Joanny Moulin a écrit une grosse (570 pages) biographie de la reine Victoria assez particulière. En effet, elle est en grande partie construite à partir de son journal et de sa correspondance. Nous n'avons donc pas entre les mains une analyse pointue pour historiens chevronnés ou universitaires, mais un ouvrage plutôt grand public qui permet de survoler toutes les problématiques du XIXe siècle, avec le point de vue de la principale actrice de cette époque.
De nombreux thèmes sont ainsi abordés dont la constitution de l'immense empire britannique grâce à une colonisation, souvent sanglante, menée par l'armée et la Compagnie des Indes Orientales. L'expansion à marches forcées a touché principalement l'Afrique (Egypte, canal de Suez, la guerre des Boers en Afrique du Sud, la guerre contre les Zoulous…) et toute l'Asie du Proche-Orient jusqu'en Inde et l'Extrême-Orient (guerres de l'opium et révolte des Cipayes en Chine, guerres anglo-afghanes…).
On assiste également à la guerre de Crimée, à la montée en puissance en Europe de la Prusse qui va déboucher sur la guerre de 1870 (puis les deux guerres mondiales au siècle suivant). du point de vue économique puis social, la grande affaire est la révolution industrielle basée sur l'exploitation des mines de charbon par une nombreuse population ouvrière survivant dans la famine et le dénuement le plus total.
Les années 1820 sont également le point de départ du « problème irlandais », simple problème politique au départ, il va s'aggraver dans les années 1830-40 avec la Grande Famine qui décime l'île et qui va faire naître le mouvement insurrectionnel indépendantiste.
Comme je l'ai écrit plus haut, ce n'est pas un essai sur l'ère victorienne mais une biographie sur Victoria à partir de ses écrits.

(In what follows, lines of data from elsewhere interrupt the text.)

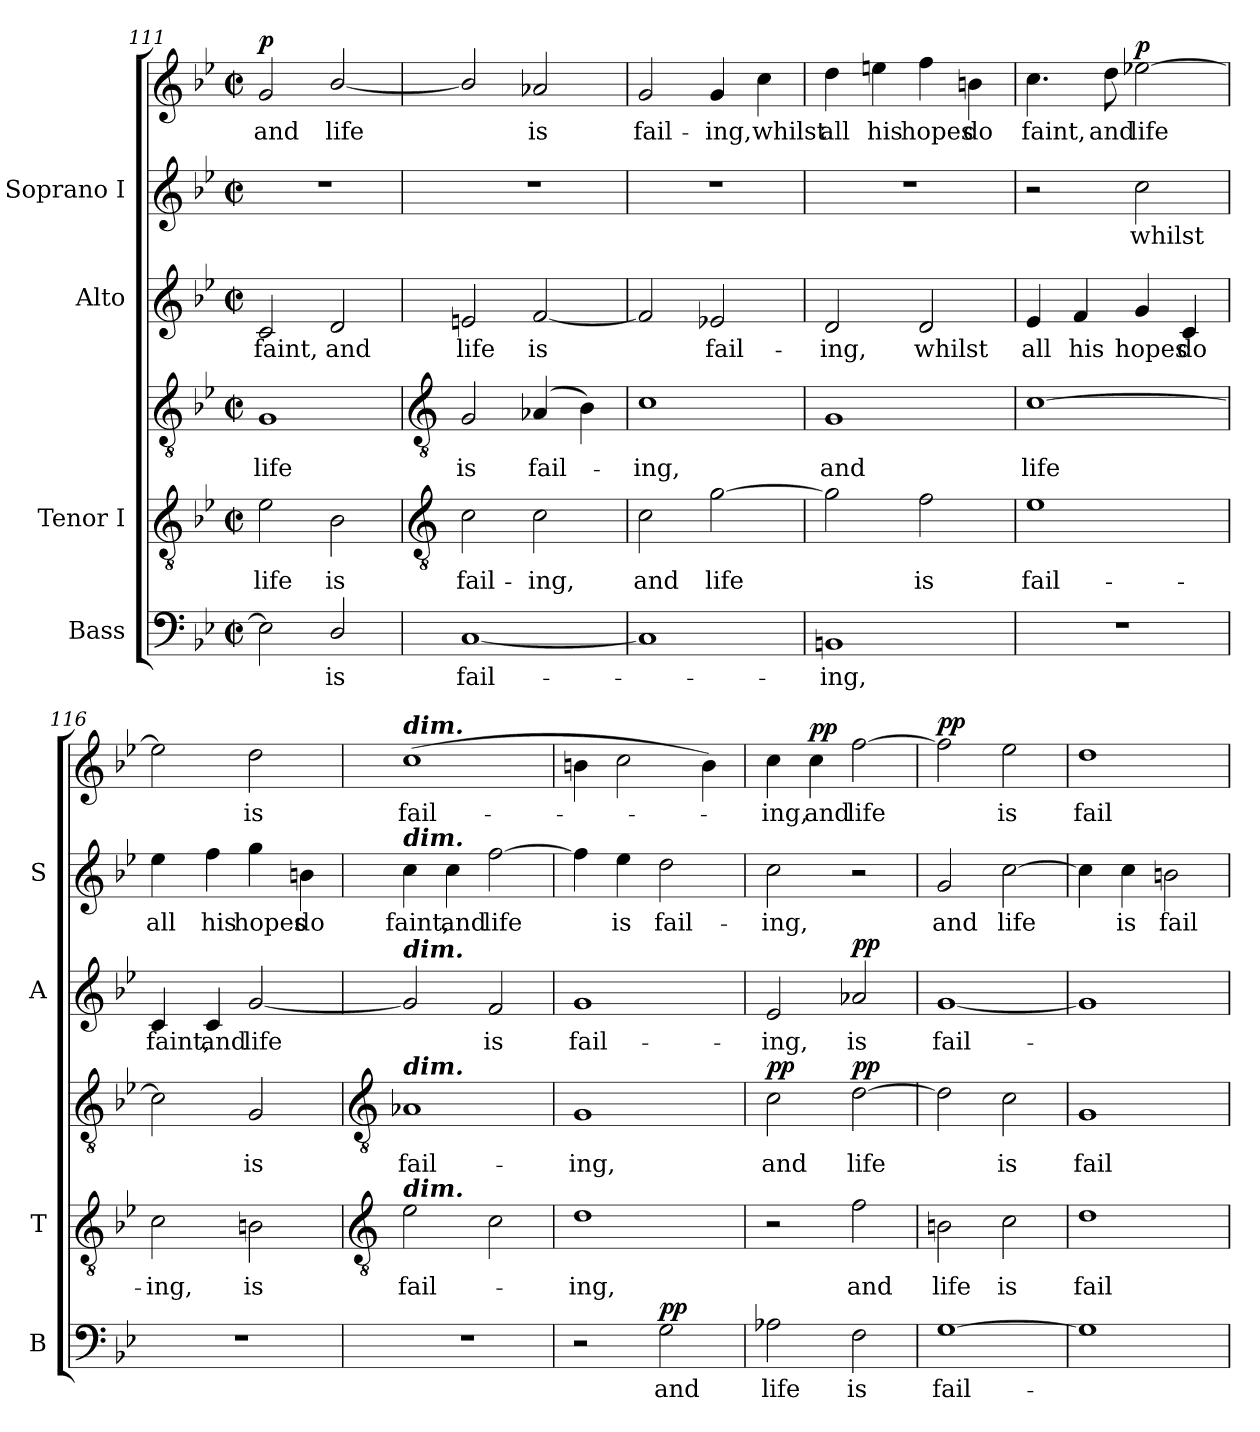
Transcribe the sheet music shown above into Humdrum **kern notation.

**kern	**text	**dynam	**kern	**text	**kern	**text	**dynam	**kern	**text	**dynam	**kern	**text	**kern	**text	**dynam
*part4	*part4	*part4	*part3	*part3	*part3	*part3	*part3	*part2	*part2	*part2	*part1	*part1	*part1	*part1	*part1
*staff6	*staff6	*staff6	*staff5	*staff5	*staff4	*staff4	*staff4/5	*staff3	*staff3	*staff3	*staff2	*staff2	*staff1	*staff1	*staff1/2
*I"Bass	*	*	*I"Tenor I	*	*	*	*	*I"Alto	*	*	*I"Soprano I	*	*	*	*
*I'B	*	*	*I'T	*	*	*	*	*I'A	*	*	*I'S	*	*	*	*
*clefF4	*	*	*clefGv2	*	*clefGv2	*	*	*clefG2	*	*	*clefG2	*	*clefG2	*	*
*k[b-e-]	*	*	*k[b-e-]	*	*k[b-e-]	*	*	*k[b-e-]	*	*	*k[b-e-]	*	*k[b-e-]	*	*
*B-:	*	*	*B-:	*	*B-:	*	*	*B-:	*	*	*B-:	*	*B-:	*	*
*M2/2	*	*	*M2/2	*	*M2/2	*	*	*M2/2	*	*	*M2/2	*	*M2/2	*	*
*met(c|)	*	*	*met(c|)	*	*met(c|)	*	*	*met(c|)	*	*	*met(c|)	*	*met(c|)	*	*
=111	=111	=111	=111	=111	=111	=111	=111	=111	=111	=111	=111	=111	=111	=111	=111
!	!	!	!	!LO:LY:b	!	!LO:LY:b	!	!	!LO:LY:b	!	!	!	!	!LO:LY:b	!LO:DY:b
2E-]	.	.	2e-	life	1G	life	.	2c	faint,	.	1r	.	2g	and	p
!	!LO:LY:b	!	!	!LO:LY:b	!	!	!	!	!LO:LY:b	!	!	!	!	!LO:LY:b	!
2D/	is	.	2B-	is	.	.	.	2d	and	.	.	.	[2b-/	life	.
!!LO:LB:g=z
=112	=112	=112	=112	=112	=112	=112	=112	=112	=112	=112	=112	=112	=112	=112	=112
*	*	*	*clefGv2	*	*clefGv2	*	*	*	*	*	*	*	*	*	*
!	!LO:LY:b	!	!	!LO:LY:b	!	!LO:LY:b	!	!	!LO:LY:b	!	!	!	!	!	!
[1C	fail-	.	2c	fail-	2G	is	.	2en	life	.	1r	.	2b-/]	.	.
!	!	!	!	!LO:LY:b	!	!LO:LY:b	!	!	!LO:LY:b	!	!	!	!	!LO:LY:b	!
.	.	.	2c	-ing,	(<4A-X	fail-	.	[2f	is	.	.	.	2a-X	is	.
.	.	.	.	.	4B-)	.	.	.	.	.	.	.	.	.	.
=113	=113	=113	=113	=113	=113	=113	=113	=113	=113	=113	=113	=113	=113	=113	=113
!	!	!	!	!LO:LY:b	!	!LO:LY:b	!	!	!	!	!	!	!	!LO:LY:b	!
1C]	.	.	2c	and	1c	ing,	.	2f]	.	.	1r	.	2g	fail-	.
!	!	!	!	!LO:LY:b	!	!	!	!	!LO:LY:b	!	!	!	!	!LO:LY:b	!
.	.	.	[2g	life	.	.	.	2e-X	fail-	.	.	.	4g	-ing,	.
!	!	!	!	!	!	!	!	!	!	!	!	!	!	!LO:LY:b	!
.	.	.	.	.	.	.	.	.	.	.	.	.	4cc	whilst	.
=114	=114	=114	=114	=114	=114	=114	=114	=114	=114	=114	=114	=114	=114	=114	=114
!	!LO:LY:b	!	!	!	!	!LO:LY:b	!	!	!LO:LY:b	!	!	!	!	!LO:LY:b	!
1BBn	ing,	.	2g]	.	1G	and	.	2d	-ing,	.	1r	.	4dd	all	.
!	!	!	!	!	!	!	!	!	!	!	!	!	!	!LO:LY:b	!
.	.	.	.	.	.	.	.	.	.	.	.	.	4een	his	.
!	!	!	!	!LO:LY:b	!	!	!	!	!LO:LY:b	!	!	!	!	!LO:LY:b	!
.	.	.	2f	is	.	.	.	2d	whilst	.	.	.	4ff	hopes	.
!	!	!	!	!	!	!	!	!	!	!	!	!	!	!LO:LY:b	!
.	.	.	.	.	.	.	.	.	.	.	.	.	4bn	do	.
=115	=115	=115	=115	=115	=115	=115	=115	=115	=115	=115	=115	=115	=115	=115	=115
!	!	!	!	!LO:LY:b	!	!LO:LY:b	!	!	!LO:LY:b	!	!	!	!	!LO:LY:b	!
1r	.	.	1e-	fail-	[1c	life	.	4e-	all	.	2r	.	4.cc	faint,	.
!	!	!	!	!	!	!	!	!	!LO:LY:b	!	!	!	!	!	!
.	.	.	.	.	.	.	.	4f	his	.	.	.	.	.	.
!	!	!	!	!	!	!	!	!	!	!	!	!	!	!LO:LY:b	!
.	.	.	.	.	.	.	.	.	.	.	.	.	8dd	and	.
!	!	!	!	!	!	!	!	!	!LO:LY:b	!	!	!LO:LY:b	!	!LO:LY:b	!LO:DY:b=2
.	.	.	.	.	.	.	.	4g	hopes	.	2cc	whilst	[2ee-X	life	p
!	!	!	!	!	!	!	!	!	!LO:LY:b	!	!	!	!	!	!
.	.	.	.	.	.	.	.	4c	do	.	.	.	.	.	.
=116	=116	=116	=116	=116	=116	=116	=116	=116	=116	=116	=116	=116	=116	=116	=116
!	!	!	!	!LO:LY:b	!	!	!	!	!LO:LY:b	!	!	!LO:LY:b	!	!	!
1r	.	.	2c	ing,	2c]	.	.	4c	faint,	.	4ee-	all	2ee-]	.	.
!	!	!	!	!	!	!	!	!	!LO:LY:b	!	!	!LO:LY:b	!	!	!
.	.	.	.	.	.	.	.	4c	and	.	4ff	his	.	.	.
!	!	!	!	!LO:LY:b	!	!LO:LY:b	!	!	!LO:LY:b	!	!	!LO:LY:b	!	!LO:LY:b	!
.	.	.	2Bn	is	2G	-is	.	[2g	life	.	4gg	hopes	2dd	is	.
!	!	!	!	!	!	!	!	!	!	!	!	!LO:LY:b	!	!	!
.	.	.	.	.	.	.	.	.	.	.	4bn	do	.	.	.
!!LO:LB:g=z
=117	=117	=117	=117	=117	=117	=117	=117	=117	=117	=117	=117	=117	=117	=117	=117
*	*	*	*clefGv2	*	*clefGv2	*	*	*	*	*	*	*	*	*	*
!	!	!	!	!	!	!	!	!	!	!	!	!	!LO:TX:a:Bi:t=dim.	!	!
!	!	!	!	!	!	!	!	!	!	!	!LO:TX:a:Bi:t=dim.	!	!	!	!
!	!	!	!	!	!	!	!	!LO:TX:a:Bi:t=dim.	!	!	!	!	!	!	!
!	!	!	!	!	!LO:TX:a:Bi:t=dim.	!	!	!	!	!	!	!	!	!	!
!	!	!	!LO:TX:a:Bi:t=dim.	!	!	!	!	!	!	!	!	!	!	!	!
!	!	!	!	!LO:LY:b	!	!LO:LY:b	!	!	!	!	!	!LO:LY:b	!	!LO:LY:b	!
1r	.	.	2e-	-fail-	1A-X	fail-	.	2g]	.	.	4cc	faint,	(>1cc	fail-	.
!	!	!	!	!	!	!	!	!	!	!	!	!LO:LY:b	!	!	!
.	.	.	.	.	.	.	.	.	.	.	4cc	and	.	.	.
!	!	!	!	!	!	!	!	!	!LO:LY:b	!	!	!LO:LY:b	!	!	!
.	.	.	2c	.	.	.	.	2f	is	.	[2ff	life	.	.	.
=118	=118	=118	=118	=118	=118	=118	=118	=118	=118	=118	=118	=118	=118	=118	=118
!	!	!	!	!LO:LY:b	!	!LO:LY:b	!	!	!LO:LY:b	!	!	!	!	!	!
2r	.	.	1d	ing,	1G	ing,	.	1g	fail-	.	4ff]	.	4bn	.	.
!	!	!	!	!	!	!	!	!	!	!	!	!LO:LY:b	!	!	!
.	.	.	.	.	.	.	.	.	.	.	4ee-	is	2cc	.	.
!	!LO:LY:b	!LO:DY:b	!	!	!	!	!	!	!	!	!	!LO:LY:b	!	!	!
2G	and	pp	.	.	.	.	.	.	.	.	2dd	fail-	.	.	.
.	.	.	.	.	.	.	.	.	.	.	.	.	4b)	.	.
=119	=119	=119	=119	=119	=119	=119	=119	=119	=119	=119	=119	=119	=119	=119	=119
!	!LO:LY:b	!	!	!	!	!LO:LY:b	!LO:DY:b	!	!LO:LY:b	!	!	!LO:LY:b	!	!LO:LY:b	!
2A-X	life	.	2r	.	2c	and	pp	2e-	-ing,	.	2cc	ing,	4cc	-ing,	.
!	!	!	!	!	!	!	!	!	!	!	!	!	!	!LO:LY:b	!LO:DY:b
.	.	.	.	.	.	.	.	.	.	.	.	.	4cc	and	pp
!	!LO:LY:b	!	!	!LO:LY:b	!	!LO:LY:b	!LO:DY:b=2	!	!LO:LY:b	!LO:DY:b	!	!	!	!LO:LY:b	!
2F	is	.	2f	and	[2d	life	pp	2a-X	is	pp	2r	.	[2ff	life	.
=120	=120	=120	=120	=120	=120	=120	=120	=120	=120	=120	=120	=120	=120	=120	=120
!	!LO:LY:b	!	!	!LO:LY:b	!	!	!	!	!LO:LY:b	!	!	!LO:LY:b	!	!	!LO:DY:b=2
[1G	fail-	.	2Bn	life	2d]	.	.	[1g	fail-	.	2g	and	2ff]	.	pp
!	!	!	!	!LO:LY:b	!	!LO:LY:b	!	!	!	!	!	!LO:LY:b	!	!LO:LY:b	!
.	.	.	2c	is	2c	is	.	.	.	.	[2cc	life	2ee-	is	.
=121	=121	=121	=121	=121	=121	=121	=121	=121	=121	=121	=121	=121	=121	=121	=121
!	!	!	!	!LO:LY:b	!	!LO:LY:b	!	!	!	!	!	!	!	!LO:LY:b	!
1G]	.	.	1d	-fail-	1G	fail-	.	1g]	.	.	4cc]	.	1dd	fail-	.
!	!	!	!	!	!	!	!	!	!	!	!	!LO:LY:b	!	!	!
.	.	.	.	.	.	.	.	.	.	.	4cc	-is	.	.	.
!	!	!	!	!	!	!	!	!	!	!	!	!LO:LY:b	!	!	!
.	.	.	.	.	.	.	.	.	.	.	2bn	fail-	.	.	.
=	=	=	=	=	=	=	=	=	=	=	=	=	=	=	=
*-	*-	*-	*-	*-	*-	*-	*-	*-	*-	*-	*-	*-	*-	*-	*-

Et ce sont eux qui me la rendent plutôt antipathique. Alors qu'elle vit aisément dans un monde rempli de nécessiteux, elle n'a pas tellement, hormis pour ses soldats, de compassion pour ses compatriotes des classes inférieures, pour les européens et encore moins pour les populations des pays colonisés, ravagés par ses armées.
Issue d'une lignée comportant des mâles assez dérangés mentalement, elle a pour elle d'être à peu près stable de ce côté, si on excepte sa propension aux terribles crises hystériques qui faisaient fuir ses domestiques et son époux le prince consort Albert de Saxe-Cobourg. Leur fils aîné, le futur Edouard VII, sera d'ailleurs quant à lui un enfant assez attardé qui montera sur le trône à soixante ans après une vie scandaleuse passée dans la débauche et qui faisait le malheur de ses parents.
Cette biographie permet de s'apercevoir de la vacuité de la vie du monarque dans une monarchie parlementaire puisqu'il n'a pas de pouvoir politique et ne peut exprimer ses opinions politiques. Son unique « utilité » semble être, à chaque chute du gouvernement, de nommer le Premier ministre issu du camp majoritaire au Parlement. C'est pourquoi, la vie de Victoria n'est remplie que d'inaugurations, de passages en revue d'armées, de cérémonie de décoration de vétérans, de voyages sur le voilier royal, et de vacances dans les demeures royales dont surtout Balmoral dans les landes écossaises.
L'auteur m'a très vite perdu en employant les surnoms utilisés par Victoria dans sa correspondance pour nommer les membres de sa nombreuse famille (neuf enfants donc neuf conjoints, une multitude de petits-enfants et d'arrière-petits-enfants) plutôt que leurs noms. On se retrouve bien vite avec des phrases comme : « En revanche, Liko et Bébé fument comme des pompiers, ce que la reine trouve absolument dégoûtant. » Comme les surnoms n'ont rien à voir avec les patronymes véritables, on doit sans cesse se référer aux deux pauvres arbres généalogiques en fin d'ouvrage pour essayer de comprendre de qui on parle. Arbres généalogiques d'ailleurs incomplets puisqu'ils ne font référence qu'à quelques petits-enfants. Dans la phrase citée ci-dessus, « Liko » renvoie à Henry de Battenberg (rien à voir avec le surnom) et « Bébé » à Béatrice, la dernière fille de Victoria.
Au final, cette biographie de Victoria n'est qu'une entrée en matière pour qui voudrait réellement s'intéresser à cette reine et à l'ère victorienne.